Star Wars: Episode IX – The Rise of Skywalker (2019)
Skywalker destanının finali olarak kurgulanan The Rise of Skywalker’da (2019), J. J. Abrams’ın The Last Jedi’da açılan anlatı yollarını büyük ölçüde kapatarak seriyi daha güvenli, tanıdık bir yöne çekmeye çalıştığını görüyoruz.
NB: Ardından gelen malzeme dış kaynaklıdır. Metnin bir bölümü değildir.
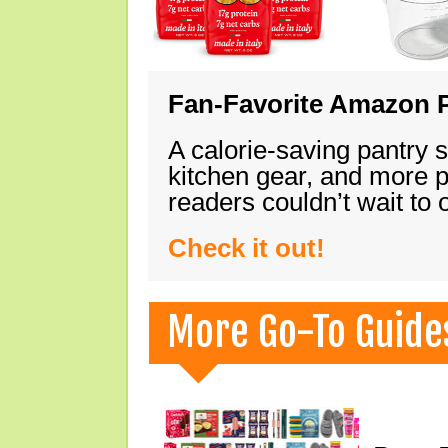
Fan-Favorite Amazon P
A calorie-saving pantry 
kitchen gear, and more 
readers couldn’t wait to
Check it out!
More Go-To Guide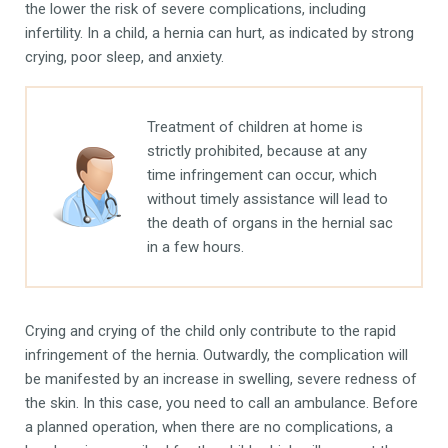
the lower the risk of severe complications, including
infertility. In a child, a hernia can hurt, as indicated by strong
crying, poor sleep, and anxiety.
Treatment of children at home is
strictly prohibited, because at any
time infringement can occur, which
without timely assistance will lead to
the death of organs in the hernial sac
in a few hours.
Crying and crying of the child only contribute to the rapid
infringement of the hernia. Outwardly, the complication will
be manifested by an increase in swelling, severe redness of
the skin. In this case, you need to call an ambulance. Before
a planned operation, when there are no complications, a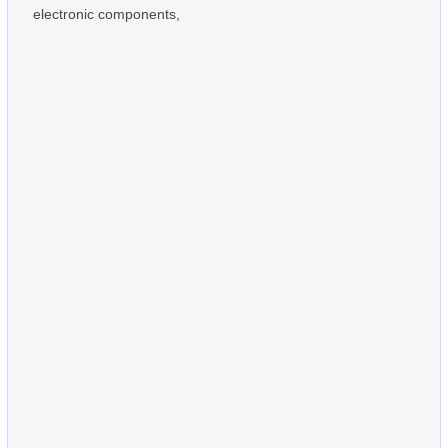
electronic components,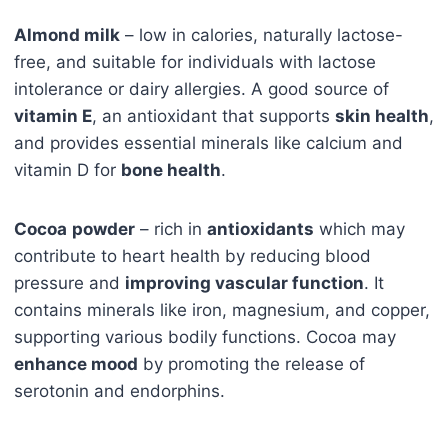
Almond milk
– low in calories, naturally lactose-
free, and suitable for individuals with lactose
intolerance or dairy allergies. A good source of
vitamin E
, an antioxidant that supports
skin health
,
and provides essential minerals like calcium and
vitamin D for
bone health
.
Cocoa
powder
– rich in
antioxidants
which may
contribute to heart health by reducing blood
pressure and
improving vascular function
. It
contains minerals like iron, magnesium, and copper,
supporting various bodily functions. Cocoa may
enhance mood
by promoting the release of
serotonin and endorphins.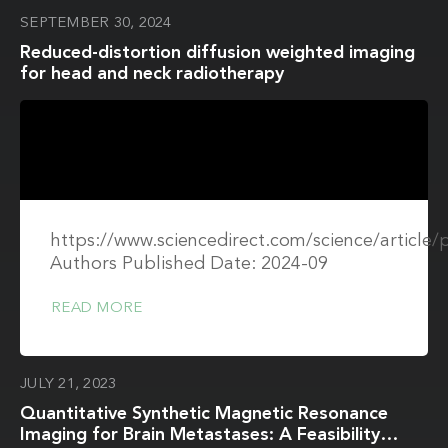
SEPTEMBER 30, 2024
Reduced-distortion diffusion weighted imaging
for head and neck radiotherapy
https://www.sciencedirect.com/science/article
Authors Published Date: 2024-09
READ MORE
JULY 21, 2023
Quantitative Synthetic Magnetic Resonance
Imaging for Brain Metastases: A Feasibility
Güç’ü miras almadığı söylenen Rey’in bir anda Palpatine’in torunu çıkması ya da Finn ve Rose gibi karakterlerin hikâyelerinin neredeyse yarım bırakılmış izlenimi verecek düzeyde geri plana itilmesi The Rise of Skywalker’ı da en az The Last Jedi kadar kusurlu bir film hâline getiriyor. Senaryosunda yapılan değişimlerde büyük olasılıkla Prenses Leia’yı canlandıran Carrie Fisher’ın zamansız ölümünün de rol oynadığı The Rise of Skywalker, kesinlikle daha geleneksel, risk almayan ve hayranları memnun etmeye öncelik veren bir yaklaşıma sahip. Eldeki kısa süreye rağmen, farklı anlatı izleklerini toparlamaya ve birbirlerine bağlamaya çalışan film, benzerlerine Avengers: Endgame (2019) ya da Harry Potter and the Deathly Hallows: Part 2’da (2011) rastladığımız bir “kapanış filmi” aceleciğilinden muzdarip.